* **Data excerpts**:
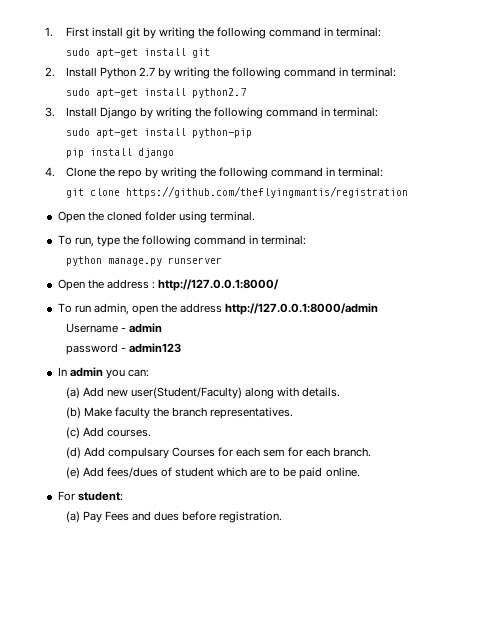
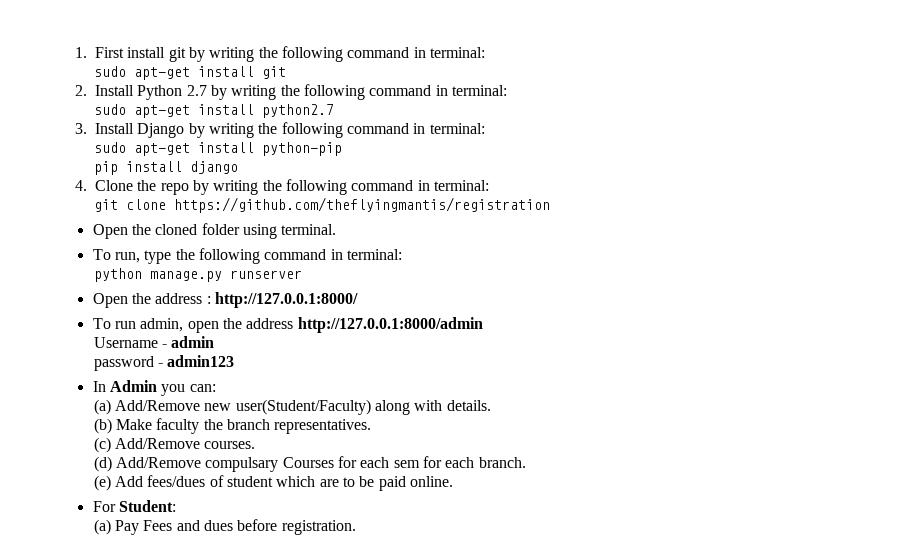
[69,367,103,377] admin -> [109,380,157,392] Admin
[82,387,104,397] Add -> [115,400,201,411] Add/Remove
[82,427,104,437] Add -> [115,438,201,449] Add/Remove
[83,447,105,457] Add -> [116,457,202,468] Add/Remove
[77,491,123,501] student: -> [118,500,176,512] Student:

* **Work item**:
Set down exactly, and only, the lines from the one with "[82,427,104,437] Add ->" to the final line of the data.

* **Solution to this exercise**:
[82,427,104,437] Add -> [115,438,201,449] Add/Remove
[83,447,105,457] Add -> [116,457,202,468] Add/Remove
[77,491,123,501] student: -> [118,500,176,512] Student:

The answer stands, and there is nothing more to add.